B. Dolan is like Joaquin Phoenix with no safety net and a whole lot more back hair. Unlike Phoenix in last year's faux meta-mockumentary I'm Not Here, the Providence native doesn't shock people for no good reason. Dolan isn't coming to the Western Front this Friday with a harem of homos and heretics simply to film the crowd's reaction. That's part of the plan, but there's more to the man's method than just madness.

It all started about 10 years ago in the Bronx, where Dolan, like so many rap wanna-bes, moved after high school to find a major-label record deal. Needless to say, that never happened. Like actresses who slum in porn, the burly New Englander soon realized the limitations of his mainstream potential. Before long, he was frequenting underground open-mic nights and poetry slams, whoring out emotions among sad females and aggressive young men.

"I hate the spoken-word scene more than anything else," says this veteran of HBO's Def Poetry and winner of more than a few slams. "There are a lot of parallels between slam poetry and battle rap. They can both be entertaining in some ways, but at least a battle rapper is trying to make you laugh. A slam poet has the same level of desperation as a stand-up comic, but they're trying to get you to get mad about an imaginary girl who they broke up with."

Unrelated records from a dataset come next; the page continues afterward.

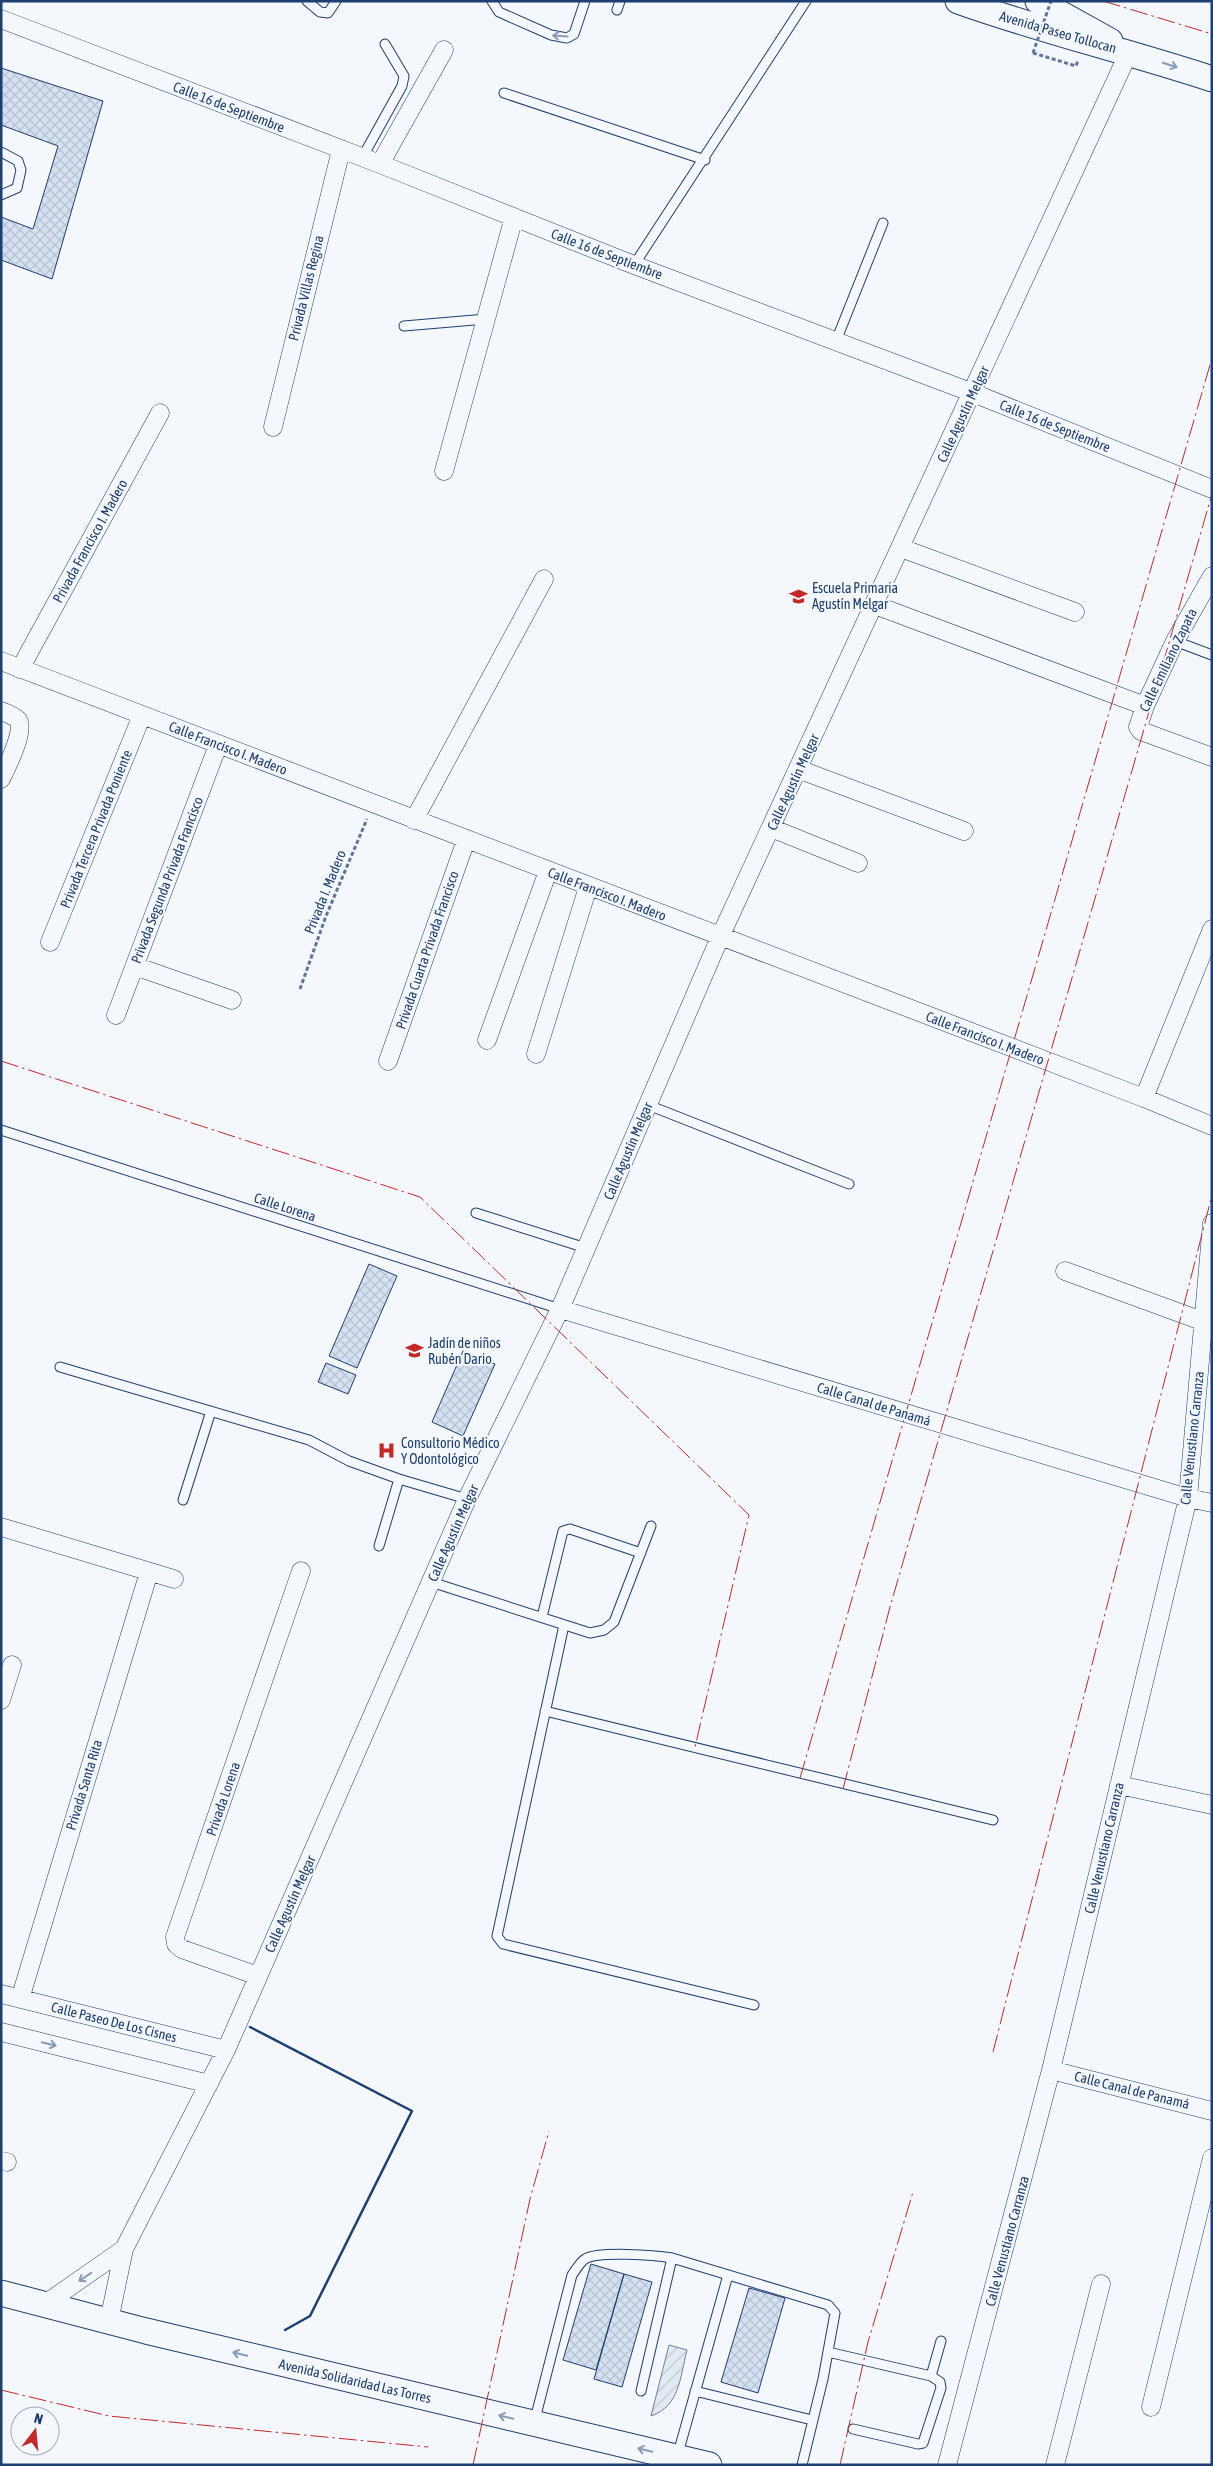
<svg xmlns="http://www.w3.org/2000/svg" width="1213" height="2466" font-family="'Asap Condensed',sans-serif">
<defs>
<pattern id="garden-furrows" width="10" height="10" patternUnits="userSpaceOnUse" patternTransform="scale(1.25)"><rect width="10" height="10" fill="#e3e9f0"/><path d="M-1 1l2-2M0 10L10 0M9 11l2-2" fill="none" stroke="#c2c9d1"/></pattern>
<pattern id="building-cross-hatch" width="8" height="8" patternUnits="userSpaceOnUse" patternTransform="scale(1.25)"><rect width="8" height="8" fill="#d5e0f0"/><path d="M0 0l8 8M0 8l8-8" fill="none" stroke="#b6c1d1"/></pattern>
</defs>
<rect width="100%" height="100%" fill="#f4f7fb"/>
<path fill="url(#garden-furrows)" stroke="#687fa3" d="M669,2345L687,2350C680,2377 680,2406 651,2416Z"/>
<path fill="url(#building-cross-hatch)" stroke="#1d3f73" d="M1,68L103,101L52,279L1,260V217L33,229L58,146L1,125Z
M369,1264L397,1276L357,1368L329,1356Z
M463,1351L495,1364L463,1436L432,1422Z
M326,1363L356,1375L348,1394L318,1382Z
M591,2264L624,2274L596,2370L563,2360Z
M624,2274L652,2282L622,2387L594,2379Z
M749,2288L785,2298L758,2393L721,2382Z"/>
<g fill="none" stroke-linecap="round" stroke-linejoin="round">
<defs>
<path id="service" d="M307,1L320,12L328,13L336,1
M492,1L499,12L551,35L567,38L574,34L585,1
M617,10L620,1
M504,93L705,160
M1,152L18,161L21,170L17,188L1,195
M362,158L402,86L404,76L385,44
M634,265L806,1
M404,326L486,319
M836,341L883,223
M1175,641L1212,655
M648,1105L849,1184
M1,1130L560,1309
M476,1213L586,1248
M60,1367L309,1440L349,1461L399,1479L467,1499
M183,1500L211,1411
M379,1546L399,1479
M431,1582L590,1633L604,1630L614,1622L651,1526
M542,1617L563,1531L570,1529L641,1553
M564,1625L497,1936L503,1944L754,2005
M545,1711L993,1820
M828,2352L931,2376L940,2382L941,2388L923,2443L918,2444L853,2429
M931,2376L941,2341
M641,2391L672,2258
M695,2391L812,2420
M534,2423L572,2275C576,2270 580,2262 585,2259C598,2251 655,2255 672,2258L828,2305L835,2313L823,2379L802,2465
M677,2457L728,2275"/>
<path id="minor" d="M1,19L380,164L634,265L973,393L1212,489
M380,164L444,50
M273,427L341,150
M444,471L514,217
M901,548L1075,612
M1212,576L1175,641L1145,706L1138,727L1141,731L1212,757
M875,605L1145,706
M1,661L1144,1098L1212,1126
M20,669L160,413
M1,711C7,713 14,716 18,720C26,729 6,769 1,779
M798,769L964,831
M414,820L544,579
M771,828L858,863
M50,942L142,715
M135,966L232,1000
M116,1015L218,745
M487,1040L548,871
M536,1054L588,887
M388,1061L466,840
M1144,1098L1212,929
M1065,1271L1202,1321
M560,1309L1188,1498L1212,1503
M1,1527L174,1579
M1,1700L12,1665
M1119,1785L1212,1805
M258,1976L182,1949L176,1944L175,1937L301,1571
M1,1994L226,2050
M20,1999L149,1572
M1,2032L209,2084
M1051,2070L1212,2111
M1,2161L7,2162
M45,2304L124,2249
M109,2321L124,2249L226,2050L467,1499L560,1309L720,937L1129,52
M1151,2407L1212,2158
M947,2465L1051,2070L1188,1498L1212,1223
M1055,2465L1101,2284"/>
<path id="secondary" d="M958,1C1042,31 1127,51 1212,79
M1038,1L1110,41
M1,2293L146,2331L709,2465"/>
</defs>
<use href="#service" stroke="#1d3f73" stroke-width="11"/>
<use href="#minor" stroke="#1d3f73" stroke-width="19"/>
<use href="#secondary" stroke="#1d3f73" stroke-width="27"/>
<path stroke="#5e769c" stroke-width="3" stroke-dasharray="4 2.5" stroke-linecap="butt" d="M1033,53L1076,66L1078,60
M300,989L326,916L367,819"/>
<use href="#service" stroke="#f4f7fb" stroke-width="9"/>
<use href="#minor" stroke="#f4f7fb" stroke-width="18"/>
<use href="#secondary" stroke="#f4f7fb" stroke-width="25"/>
<path stroke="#5e769c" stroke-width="3" stroke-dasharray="4 2.5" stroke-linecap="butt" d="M1033,53L1051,1"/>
<path stroke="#1d3f73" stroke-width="2.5" d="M250,2027L412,2111L310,2316L285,2330"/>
<path stroke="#c62828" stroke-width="1" stroke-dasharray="18 4 2.5 4" stroke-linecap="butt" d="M1103,1L1212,34
M1,1061L420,1197L749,1515L695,1747
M800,1778L1212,358
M843,1789L890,1607L1212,494
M993,2052L1212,1195
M1,2390L109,2416L428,2447
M473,2465L530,2199L549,2131
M840,2465L868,2342L913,2192"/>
</g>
<defs><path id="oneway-shaft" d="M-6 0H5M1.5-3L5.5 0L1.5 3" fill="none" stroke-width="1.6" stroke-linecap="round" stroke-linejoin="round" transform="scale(1.25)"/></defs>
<g stroke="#889bb7">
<use href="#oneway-shaft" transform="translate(560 36) rotate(-176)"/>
<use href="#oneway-shaft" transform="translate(1170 65) rotate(18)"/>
<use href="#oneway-shaft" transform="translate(49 2044) rotate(14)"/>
<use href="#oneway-shaft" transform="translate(85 2277) rotate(146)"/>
<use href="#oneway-shaft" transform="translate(240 2354) rotate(-167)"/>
<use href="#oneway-shaft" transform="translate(506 2417) rotate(-167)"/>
<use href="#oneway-shaft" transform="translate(645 2450) rotate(-167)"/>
</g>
<defs>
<symbol id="school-bare" viewBox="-9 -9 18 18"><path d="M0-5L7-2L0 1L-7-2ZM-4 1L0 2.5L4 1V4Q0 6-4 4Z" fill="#c62828" stroke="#f4f7fb" stroke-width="2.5" paint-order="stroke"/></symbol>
<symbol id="hospital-bare" viewBox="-9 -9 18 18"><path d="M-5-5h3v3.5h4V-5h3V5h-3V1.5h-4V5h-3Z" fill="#c62828" stroke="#f4f7fb" stroke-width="2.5" paint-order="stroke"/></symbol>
</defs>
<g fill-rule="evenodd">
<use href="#school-bare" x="786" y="584" width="25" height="25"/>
<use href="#school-bare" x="402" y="1338" width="25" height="25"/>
<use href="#hospital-bare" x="374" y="1438" width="25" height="25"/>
</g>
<g text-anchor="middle" stroke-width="4" stroke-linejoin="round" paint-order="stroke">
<g font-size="14" fill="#1d3f73" stroke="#f4f7fb">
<text transform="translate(1058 32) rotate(16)" y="5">Avenida Paseo Tollocan</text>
<text transform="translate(229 107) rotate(21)" y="5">Calle 16 de Septiembre</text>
<text transform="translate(607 254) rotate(21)" y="5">Calle 16 de Septiembre</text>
<text transform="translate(306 288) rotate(-76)" y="5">Privada Villas Regina</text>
<text transform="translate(963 414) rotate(-65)" y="5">Calle Agustín Melgar</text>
<text transform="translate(1055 426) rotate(22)" y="5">Calle 16 de Septiembre</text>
<text transform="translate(90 541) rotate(-61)" y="5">Privada Francisco I. Madero</text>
<text transform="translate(1168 660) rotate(-64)" y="5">Calle Emiliano Zapata</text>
<text transform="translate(228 748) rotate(21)" y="5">Calle Francisco I. Madero</text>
<text transform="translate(793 782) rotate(-65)" y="5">Calle Agustín Melgar</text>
<text transform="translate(96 829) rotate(-68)" y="5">Privada Tercera Privada Poniente</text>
<text transform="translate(167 880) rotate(-69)" y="5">Privada Segunda Privada Francisco</text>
<text transform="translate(325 892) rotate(-68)" y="5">Privada I. Madero</text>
<text transform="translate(607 894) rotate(21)" y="5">Calle Francisco I. Madero</text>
<text transform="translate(427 950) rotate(-71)" y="5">Privada Cuarta Privada Francisco</text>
<text transform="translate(985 1038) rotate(21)" y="5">Calle Francisco I. Madero</text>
<text transform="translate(628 1151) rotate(-67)" y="5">Calle Agustín Melgar</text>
<text transform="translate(285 1207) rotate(18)" y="5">Calle Lorena</text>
<text transform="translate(874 1404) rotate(17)" y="5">Calle Canal de Panamá</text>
<text transform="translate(1192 1438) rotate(-84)" y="5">Calle Venustiano Carranza</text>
<text transform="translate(453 1533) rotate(-66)" y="5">Calle Agustín Melgar</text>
<text transform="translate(84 1785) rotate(-73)" y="5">Privada Santa Rita</text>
<text transform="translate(223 1799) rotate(-71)" y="5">Privada Lorena</text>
<text transform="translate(1104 1848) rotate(-77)" y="5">Calle Venustiano Carranza</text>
<text transform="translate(290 1904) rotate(-66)" y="5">Calle Agustín Melgar</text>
<text transform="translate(114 2022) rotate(14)" y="5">Calle Paseo De Los Cisnes</text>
<text transform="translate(1132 2090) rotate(14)" y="5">Calle Canal de Panamá</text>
<text transform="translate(1007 2241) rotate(-75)" y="5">Calle Venustiano Carranza</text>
<text transform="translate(355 2381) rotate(13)" y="5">Avenida Solidaridad Las Torres</text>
</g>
<g font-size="14" fill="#1d3f73" stroke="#f4f7fb" text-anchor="start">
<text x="812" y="593">Escuela Primaria<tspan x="812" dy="16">Agustín Melgar</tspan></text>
<text x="428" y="1348">Jadín de niños<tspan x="428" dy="16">Rubén Dario</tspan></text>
<text x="401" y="1448">Consultorio Médico<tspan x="401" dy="16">Y Odontológico</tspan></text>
</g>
</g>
<rect width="1213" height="2466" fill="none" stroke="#1d3f73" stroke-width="5"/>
<g transform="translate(35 2431) rotate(16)"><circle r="24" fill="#f4f7fb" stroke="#9eadc5"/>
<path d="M0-4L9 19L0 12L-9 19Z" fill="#c62828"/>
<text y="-8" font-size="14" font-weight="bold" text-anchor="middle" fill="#1d3f73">N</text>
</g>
</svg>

Although not the activist he is now — these days, he manages the anti-advertising website knowmore.org — young Dolan smelled blood in commercial waters. After performing at a Def Jam industry party in a trendy New York gallery and having strange cats with cameras tail him the entire time, he had his indie epiphany at 18. Within months, he dropped out of college, bought a drum machine, and began recording what would become his self-released 2002 debut, The Failure.

"Doing spoken word was the first time I ever tried to present my writing on a stage, and that's what it was good for," says Dolan, who has since evolved into more of a renaissance performer. "It taught me some basic stage tricks that I still use — like how to change my voice and talk to a crowd. But once you've picked up those chops, you need to get the hell out before you become some asshole who wins the poetry slam for the 10th year in a row."

Dolan will never be able to leave his spoken-word background behind altogether. Classics like "An Open Letter to Justin Timberlake" — on which he blasts the Disney ex-brat for "kicking reggae flows on the after-school minstrel show where parents go to pimp their little kids for dough" — are embedded online forever for the whole world to see. But he's not the sort of artist who regrets his past winners. In fact, it was that success that inspired him to become one of the most celebrated failures of all time.